The former prime minister is not in the race, so it would be pointless to support his candidacy, as I passionately did when he attempted to run for president last year. He will get my full and unconditional support whenever he decides to run again. But, in the meantime, we on the right of the political spectrum have a horse in the race, and that is Jovenel Moise, Neg Bannann nan, whom PM Lamothe agree with ideologically and politically to some extent.

If you run an opinion poll right now, you will find out that most of the people that had supported PM Lamothe for president are with Jovenel. There is a reason for that, and the reason is that they both have more things they agree on ideologically and politically than they disagree on –they are both on the right.

We [on the right] have an election to win for the country. So we are making a patriotic call to PM Lamothe for him to rally behind Jovenel in this election. In my humble opinion, I think it would be a big political miscalculation on his part to pick someone else to endorse or not endorse anyone at all. As a politician, you should always prime the country’s best interest over anything else –the country cannot survive five years of the Lavalas anarchists.

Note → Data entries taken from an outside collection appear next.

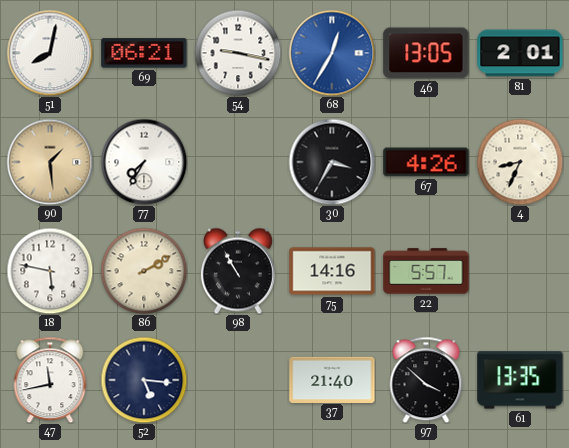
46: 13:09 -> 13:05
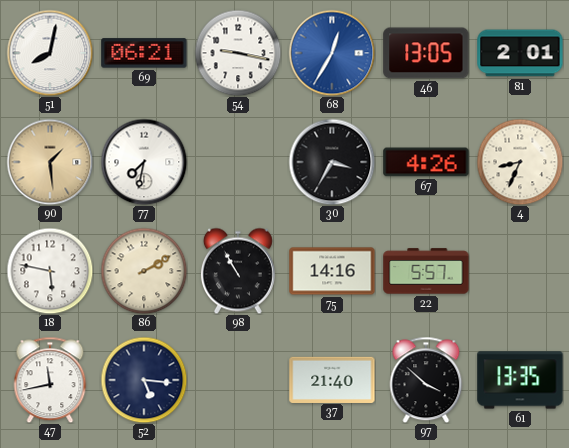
77: 7:35 -> 7:32
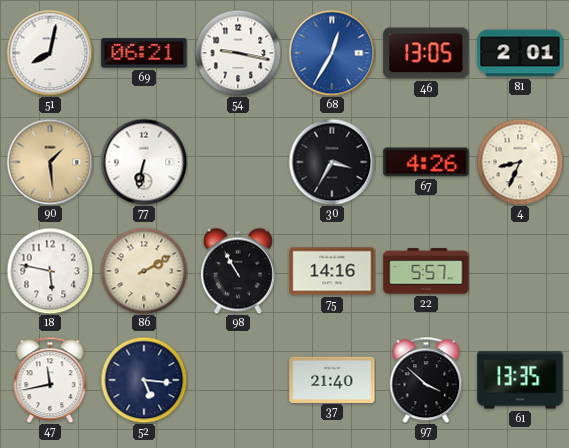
77: 7:32 -> 6:32
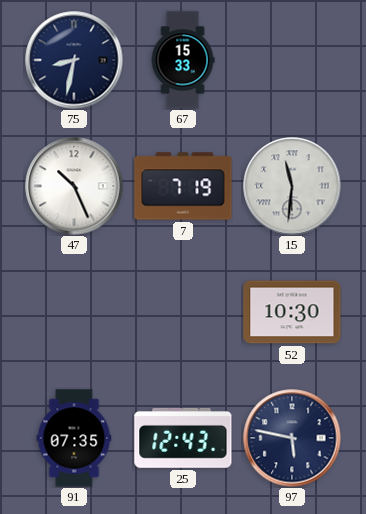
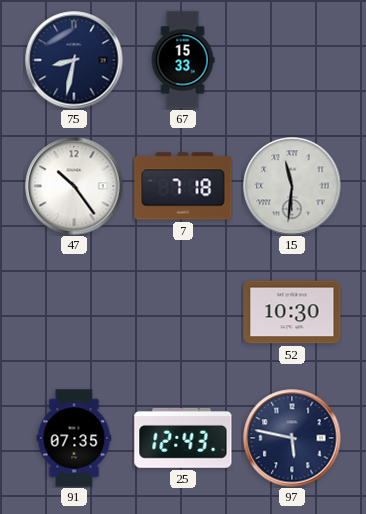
47: 10:26 -> 10:24
7: 7:19 -> 7:18
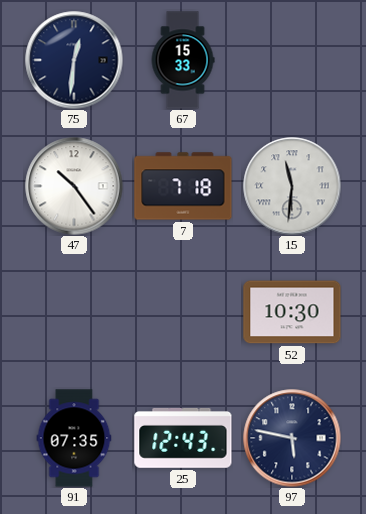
75: 8:32 -> 12:31
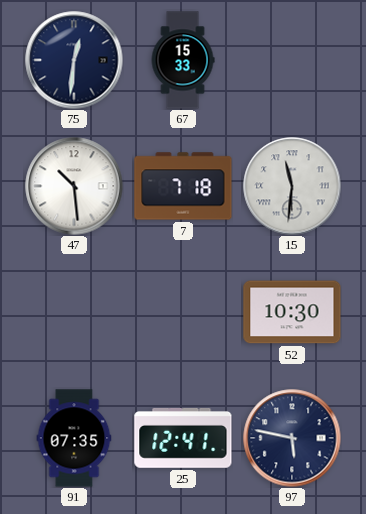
47: 10:24 -> 10:29
25: 12:43 -> 12:41
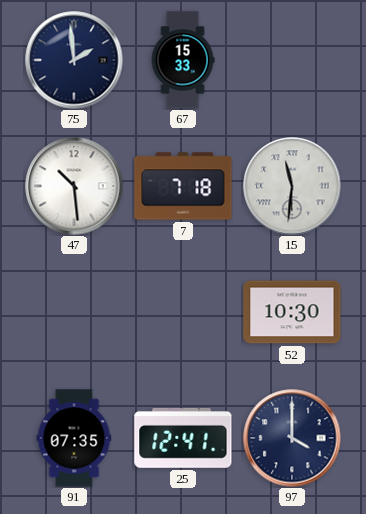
75: 12:31 -> 1:59
97: 5:47 -> 4:00
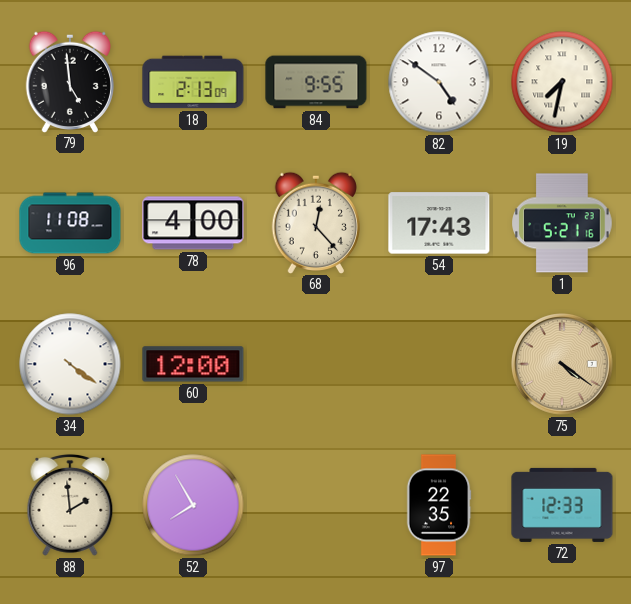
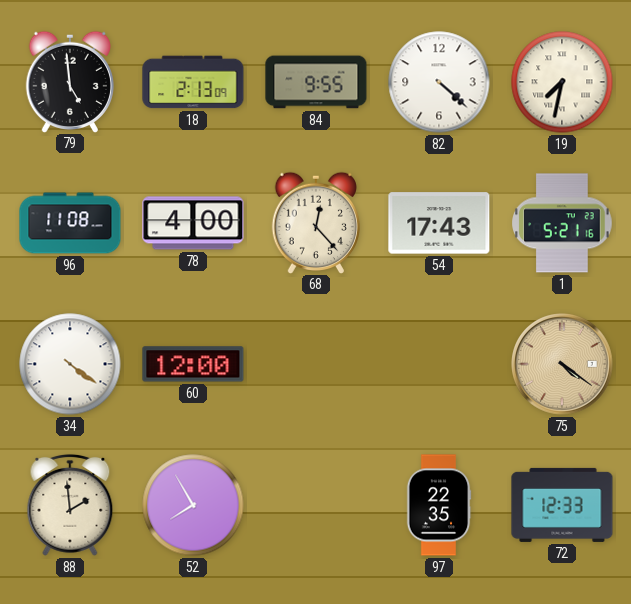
82: 4:51 -> 4:22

PM Lamothe does not have to join PHTK to endorse Jovenel. I am not a member of PHTK, yet I am a diehard supporter of Jovenel. Many Republicans, for instance, have supported Hillary Clinton, a Democrat, over Donald Trump, the nominee of their party. This is about the country, not party affiliation.

When you want to see certain political, economic and social changes occur, since you are a political heavyweight, any politician, whom you agree with ideologically, looking for your political endorsement must pay a price. That price, of course, will not be in monetary value or anything; it would be in that politician’s agenda. That politician must accept to make some key policy changes in the agenda upon which he or she intends to campaign and win. I was thrilled when I heard Jovenel mention during an interview that he intends to continue with the signature policies Laurent Lamothe had championed –Ti Manman Cheri, Kore Etidyan, Restoran Popile, etc –which he got beaten for left and right by the Lavalas leftists.

We just got to witness what happened between Bernie and Hillary in the Democratic Party. Bernie and Hillary had some serious policy disagreements, explaining the reason as to why we had a very heated primary. After Hillary had secured the nomination, knowing that it would be mathematically and politically impossible for her to win the general election without the Bernie supporters, representatives of both campaigns met to craft the most progressive platform in the history of the Democratic Party. Bernie got in there a lot of the things he had wanted for the young people and working class Americans who voted for him –such as debt-free college education for the young people and $15 minimum wage, which Hillary politically calls a “living wage,” for the working class. That’s how it is done.

As a new generation politician, PM Lamothe needs to show that he embodies a different kind of politics; he needs to break ties with the archaic way of doing politics in the country. Political grudges and bickerings won’t change the dire socioeconomic situation of the majority, which he has pledged to topple. My advice to him is to join hands with Jovenel, our candidate in the race, and together make the changes happen. Of course, not everything they are going to agree on. That’s politics. But if they focus on the things they agree on, they can accomplish a lot together for the betterment of the country.